Pope stated he was not worried about the game’s financial success because he still earned income from Papers, Please. He considered Obra Dinn a passion project and did not set strict deadlines or focus on marketing. Return of the Obra Dinn was released for macOS and Windows on October 17, 2018, published by the Japanese studio 3909. Versions for the Nintendo Switch, PlayStation 4, and Xbox One, adapted by Warp Digital, were released on October 18, 2019. Physical editions for the PS4 and Nintendo Switch were released in 2020 by Limited Run Games.
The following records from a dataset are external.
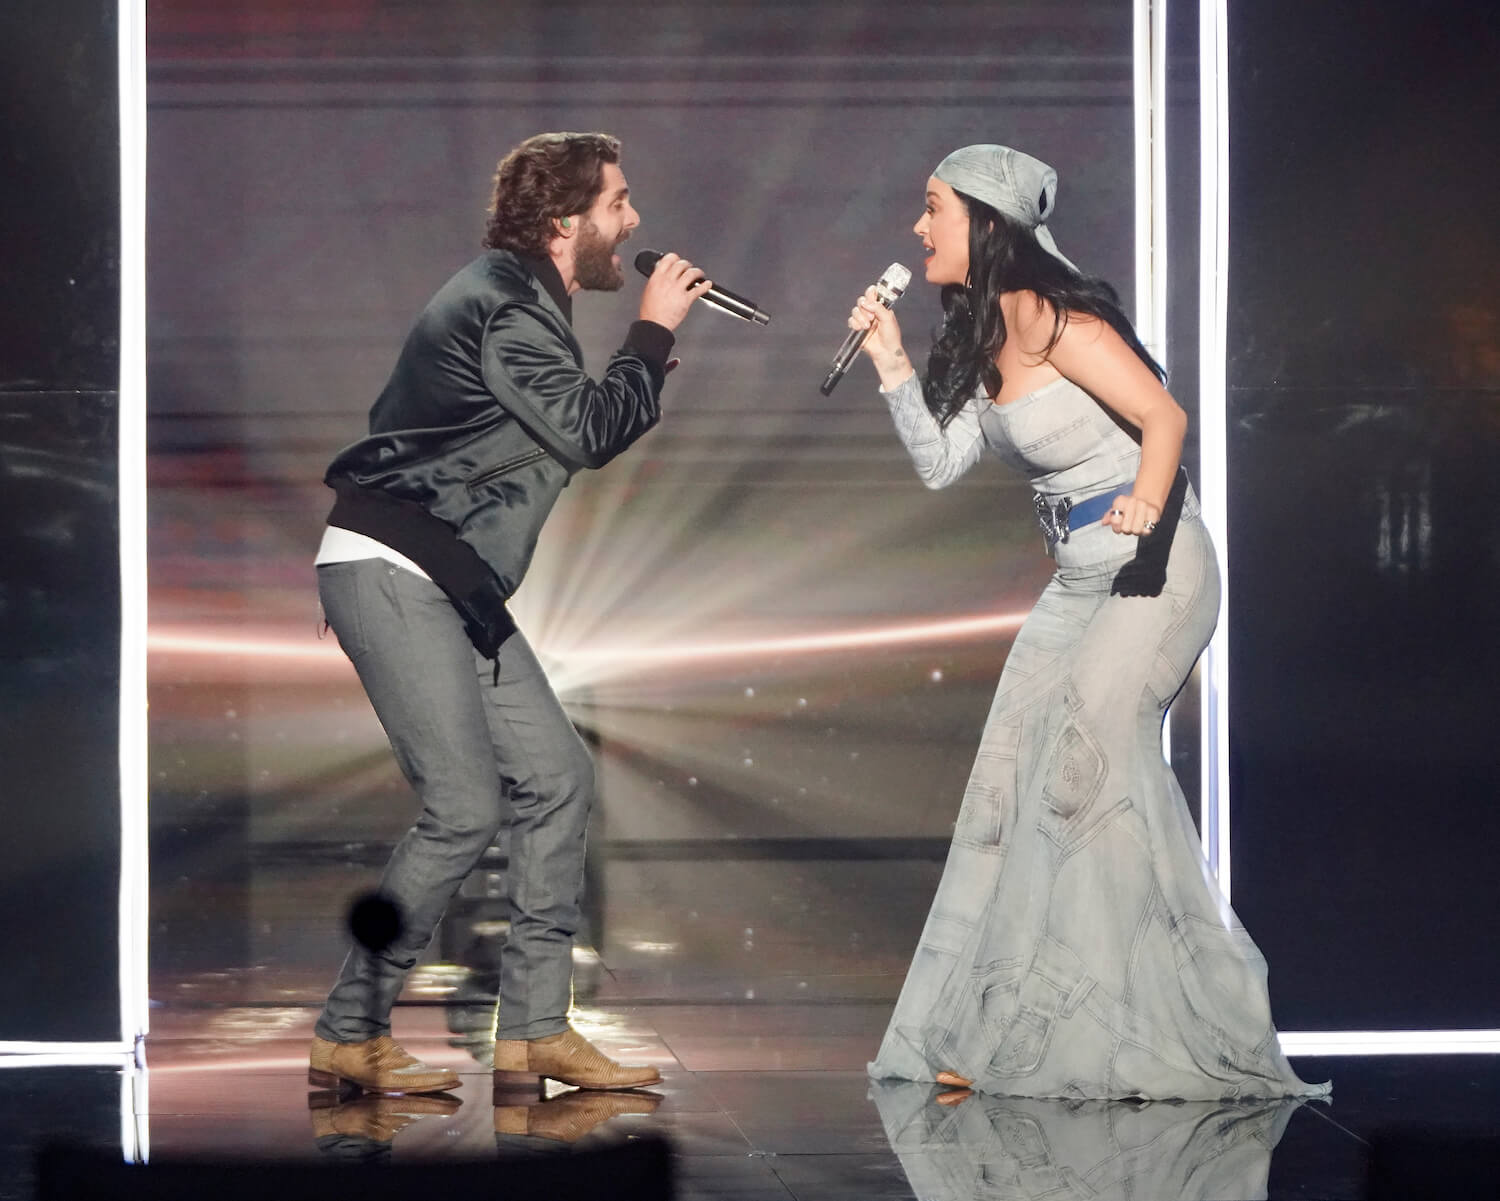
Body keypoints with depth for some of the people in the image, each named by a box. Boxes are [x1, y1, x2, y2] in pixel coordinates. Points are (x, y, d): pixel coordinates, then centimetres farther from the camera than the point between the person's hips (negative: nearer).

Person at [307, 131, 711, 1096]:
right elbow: (587, 433, -20)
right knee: (466, 807, -13)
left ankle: (535, 1028, 10)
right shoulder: (504, 308, -15)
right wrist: (654, 334, -8)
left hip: (453, 583, 10)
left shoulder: (523, 301, 17)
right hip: (389, 571, -10)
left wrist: (656, 344, 11)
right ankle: (348, 1035, -5)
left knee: (557, 779, 6)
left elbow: (574, 431, 19)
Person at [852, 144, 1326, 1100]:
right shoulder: (985, 336, 12)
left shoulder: (1050, 318, -15)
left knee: (1089, 755, -19)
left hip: (1152, 565, -9)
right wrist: (890, 361, 4)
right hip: (1081, 580, 9)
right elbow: (941, 463, 11)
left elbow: (1163, 415, -20)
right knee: (1013, 777, 4)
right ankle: (1001, 1033, 9)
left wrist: (1145, 498, -35)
In an interview with YouTuber Cressup, Lucas Pope said the game was originally intended to be part of a series. The ending scene of Obra Dinn would have provided a clue about future adventures if the player completed 100% of the game. However, the time it took to create the game led Pope to move on to other projects instead of continuing the series.
Reception
"Return of the Obra Dinn" received mostly positive reviews, according to Metacritic, a website that collects game reviews. Polygon's Colin Campbell praised the game, saying it uses mystery game traditions in creative ways to create complex and colorful stories that are both confusing and enjoyable. He called it not just a good game, but the work of a very smart and imaginative creator. Patrick Hancock from Destructoid said the game's creator, ZA/UM, did an excellent job following up on their earlier game, "Papers, Please," and that the game stayed with him even after he finished playing. Javy Gwaltney from Game Informer called the game's visual style "visually striking" and praised how well the game was planned and designed. However, he noted the ending did not match the quality of the rest of the game.
Reviewers highlighted the game's unique qualities. Andreas Inderwildi from Rock Paper Shotgun said the game was not only about solving puzzles but also about understanding how people behave in emergencies. Christian Donlan from Eurogamer said the game's visual style made it feel unlike any other game, comparing it to the puzzle game Sudoku. Katherine Cross from Gamasutra praised the game's simple design and said the characters felt real. Tom Marks from IGN said the game brought life to its story even though it used still images to tell it. David Wildgoose from GameSpot called the game's book-like interface a "masterpiece" that lets players solve puzzles on their own.
Some reviewers compared "Return of the Obra Dinn" to "Her Story," another mystery game where players piece together events from video clips. Colin Campbell said both games made him want to write down notes, while Andrew Webster from The Verge said both games helped players find clarity in confusing situations. He added that players could either focus on solving every mystery or simply enjoy the game's dark and shocking story.
In a review for Black Gate, Joshua Dinges said the game was well-made but had limited replay value. However, he said the low price made it worth playing once. Many video game publications, including Edge, Polygon, USGamer, GameSpot, The Nerdist, The Daily Telegraph, The New Yorker, and The Escapist, named "Return of the Obra Dinn" among the best games of 2018. A 2023 poll by GQ listed the game as one of the greatest games of all time.